For now, this reference is a best-effort document. We strive for validity and completeness, but are not yet there. In the future, the docs and lang teams will work together to figure out how best to do this. Until then, this is a best-effort attempt. If you find something wrong or missing, file an issue or send in a pull request.

Interior Mutability

Sometimes a type needs be mutated while having multiple aliases. In Rust this is achieved using a pattern called interior mutability. A type has interior mutability if its internal state can be changed through a shared reference to it. This goes against the usual requirement that the value pointed to by a shared reference is not mutated.

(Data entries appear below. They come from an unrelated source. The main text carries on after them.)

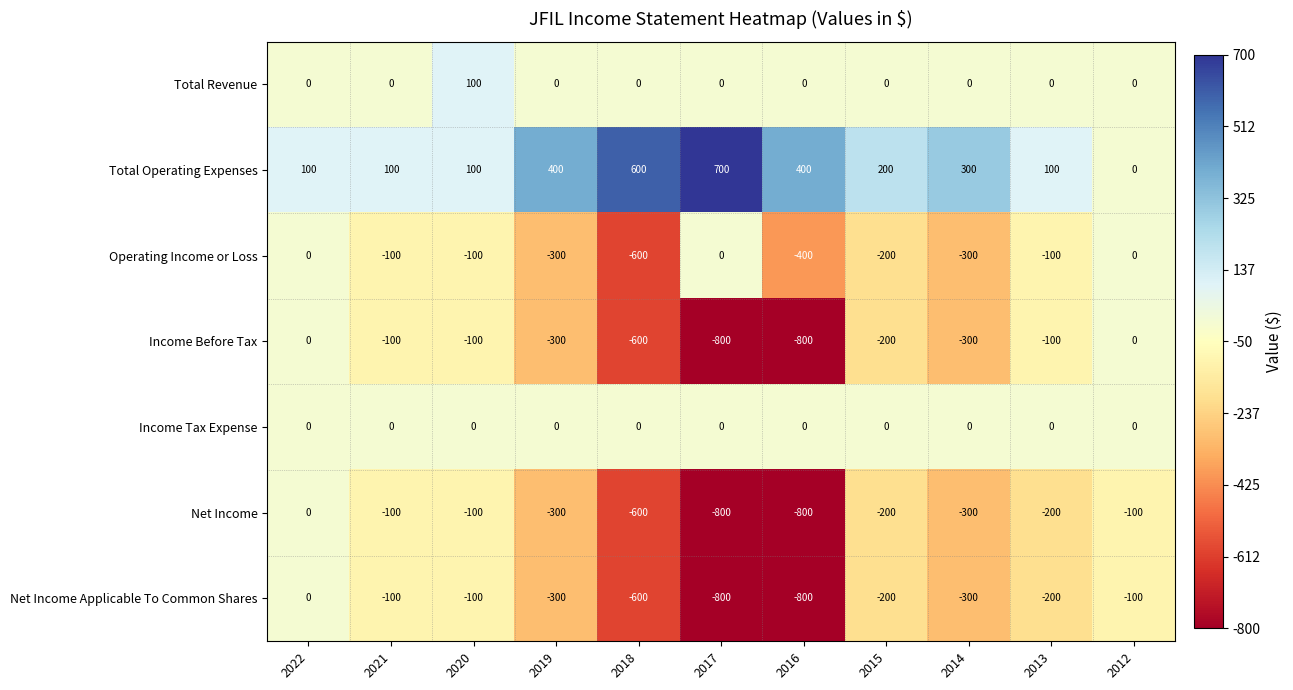

At how many categories does at least one series exceed 14?

10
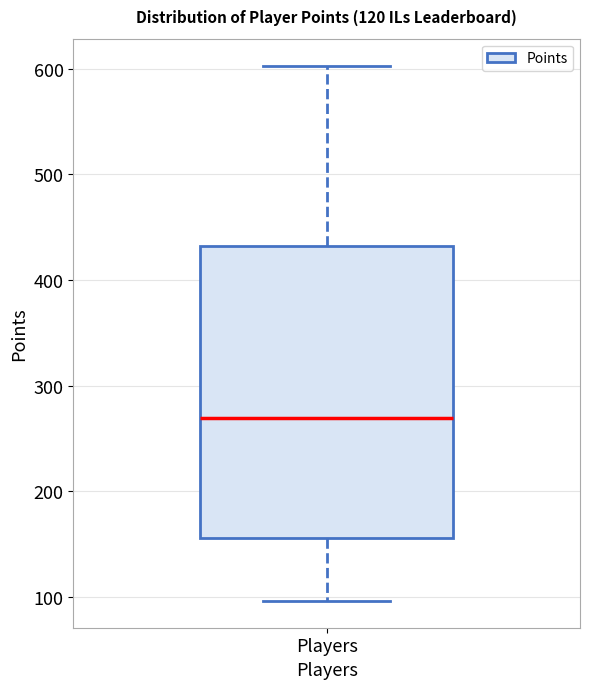

Where is the lower edge of the box for Players on the y-axis? The values are not printed on the chart, so give them approximately, as read against the axis.

160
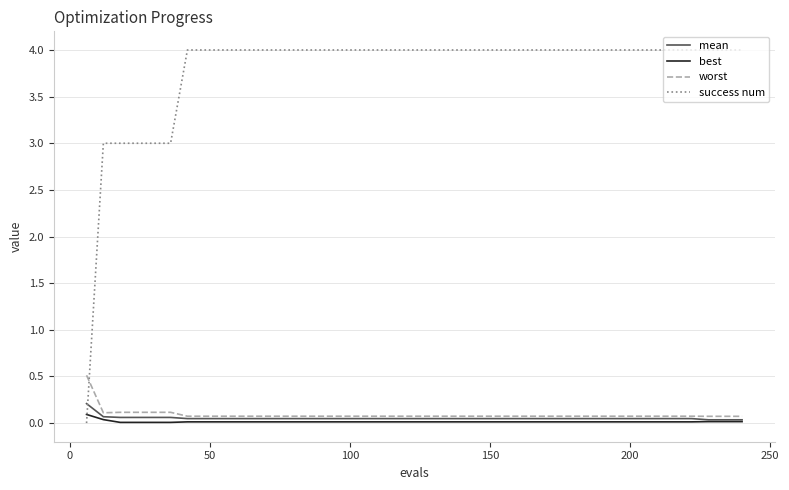

Which series has the largest total across all categories?

success num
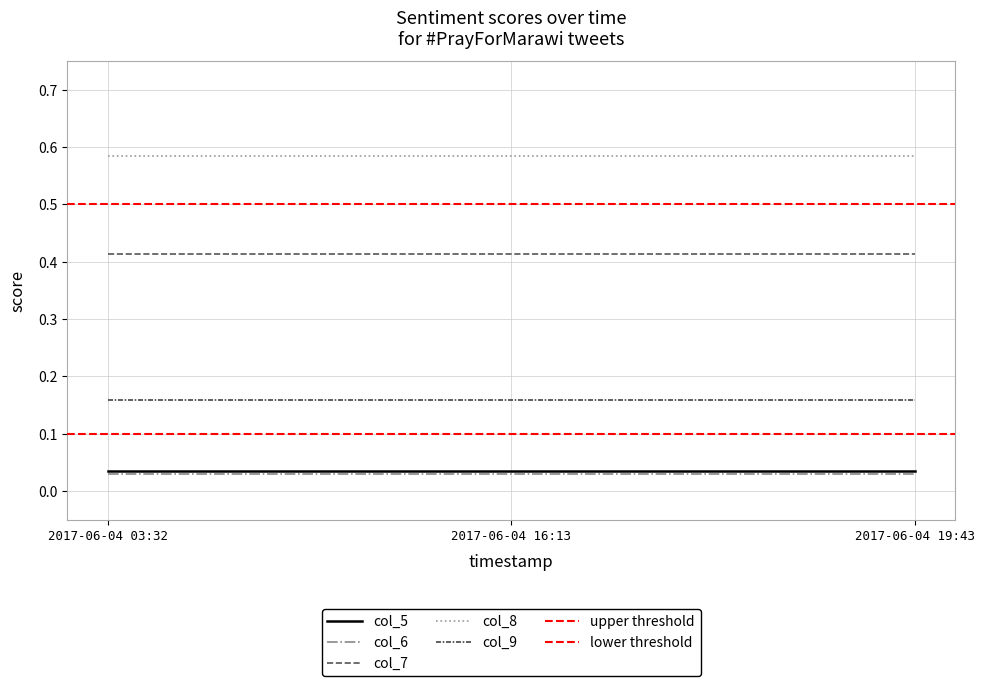

What position from the left is 2017-06-04 03:32?

1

std::cell::UnsafeCell<T> type is the only allowed way in Rust to disable this requirement. When UnsafeCell<T> is immutably aliased, it is still safe to mutate, or obtain a mutable reference to, the T it contains. As with all other types, it is undefined behavior to have multiple &mut UnsafeCell<T> aliases.

Other types with interior mutability can be created by using UnsafeCell<T> as a field. The standard library provides a variety of types that provide safe interior mutability APIs. For example, std::cell::RefCell<T> uses run-time borrow checks to ensure the usual rules around multiple references. The std::sync::atomic module contains types that wrap a value that is only accessed with atomic operations, allowing the value to be shared and mutated across threads.